Ashley and Emma Jane, Saint Jude’s Infirmary – Photo by Andy Wood
The main event though is Saint Jude’s Infirmary and the venue is now pretty packed. They come on to a strident burst of noise and launch into ‘Of Scottish Blood And Sympathies’ and, instantaneously, any lingering doubts are shattered and dispelled. They sound so beautiful and perfect.
‘Tap O Lauriston’, taken from the second album (I’m hoping so hard already that I never need to say from the final album again) is preceded with Emma Jane recalling the story of a friend who stole the sign from the legendary, long gone, watering hole, when it closed. It’s an appropriate introduction, given the way Saint Jude’s Infirmary pieced together their own personal history of Edinburgh on This Has Been The Death Of Us. A series of counter-narratives to both the city of castles and rock and to Irvine Welsh’s Edinburgh of schemes and junkies. The reality, as in most places lives at not just the extremes but in other places and spaces, real and imagined. Different margins and people but just as important.
‘Taxi To The Ocean’ is equally dream-like. Emma and Ashley’s voices intertwined with new recruit Elvis Valentine’s deeper voice. With its references to drink and Jesus, it occupies what may seem to be polar opposites but are in fact, intricately intertwined themes. Loss and redemption. Pain and joy. It rolls along sweetly with little swerves like a slightly worse for the wear celebrant stumbling down Leith Walk looking for redemption. As ever, it sounds hypnotic and gorgeous.
Ashley, Emma Jane and Elvis – Saint Jude’s Infirmary
‘Oh Scotland You Can Bury Us’ is a brand new song that fits in perfectly with the more familiar songs, picking old scabs and worrying new wounds.
There’s been a muscularity to the performance tonight that sometimes wasn’t always there in earlier Saint Jude’s performances and, in part, that’s down to the guitar playing of Ashley and Elvis but also, as a band, they seem more confident and almost telepathically in touch with each other.

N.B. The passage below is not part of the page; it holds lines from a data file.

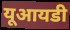
यूआयडी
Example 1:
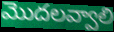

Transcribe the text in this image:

మొదలవ్వాలి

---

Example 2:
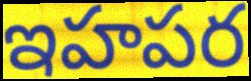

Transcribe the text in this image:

ఇహపర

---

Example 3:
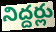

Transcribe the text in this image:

నిద్దర్లు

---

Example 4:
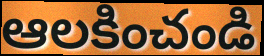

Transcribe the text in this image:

ఆలకించండి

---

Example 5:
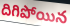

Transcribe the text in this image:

దిగిపోయిన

‘Happy Healthy Lucky Month’ from the debut album is still one of my favourite songs ever and it gains new life this evening. It has an elegiac, hymn-like feel. It feels all the more splendid with its dreamlike chorus, Ashley and Emma’s voices complementing each other as they sing ‘If you love someone, give them away.’ They follow it up with the final new song of the night, the fine ‘Dead Champagne’.
Then on the final stretch, we have a blistering version of ‘Tacoma Radar’ with Elvis and Emma sharing the vocal and its fierceness driven by Grant and Jamie’s rhythms which swerve into its girl-group breakdown for the final section of the song.

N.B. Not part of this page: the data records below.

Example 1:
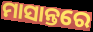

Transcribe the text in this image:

ମାସାନ୍ତରେ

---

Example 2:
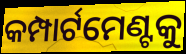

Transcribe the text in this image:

କମ୍ପାର୍ଟମେଣ୍ଟକୁ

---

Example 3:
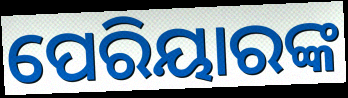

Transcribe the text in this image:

ପେରିୟାରଙ୍କ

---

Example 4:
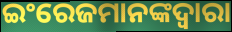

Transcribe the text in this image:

ଇଂରେଜମାନଙ୍କଦ୍ୱାରା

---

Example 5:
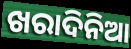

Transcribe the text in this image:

ଖରାଦିନିଆ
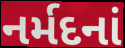
નર્મદનાં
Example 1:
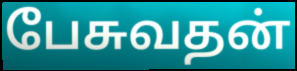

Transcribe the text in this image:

பேசுவதன்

‘The Church of John Coltrane’ is another of my all-time favourite songs and it is totally magnificent, a companion piece to the dreamscape of ‘Happy Healthy Lucky Month’. Where in the past Mark took the spoken word section, Emma gives a new reading to fantastic effect.
The rowdy Saint Jude’s Infirmary
There’s a brief change of positions as Grant passes the bass to Emma and takes the microphone for ‘All My Rowdy Friends Are Dead’. As the band rage threw the song Grant twitches and jerks in his own little world as he throws out the words, part heartfelt paean to lost friends, part surrealist narration, throwing in Gary Kasparov, the Boys Brigade and other verbal hand grenades. And then, the song climaxes in a frenzy of noise and the repeated ‘Goodbye’ the set is all over. It’s flew past in the blink of an eye and the room erupts in appreciation.
I’m absolutely buzzing after the gig and so are those I speak to. There is no encore, not tonight, but a second act has begun in the story of Saint Jude’s Infirmary and I can’t wait to see how it rolls.
It may all end in tears again but for now the sheer joy is something to behold. I have my memories but my eyes and ears are on the future. May it burn brightly for Saint Jude’s Infirmary, patron saints of desperate causes and purveyors of bruised and sublime songs.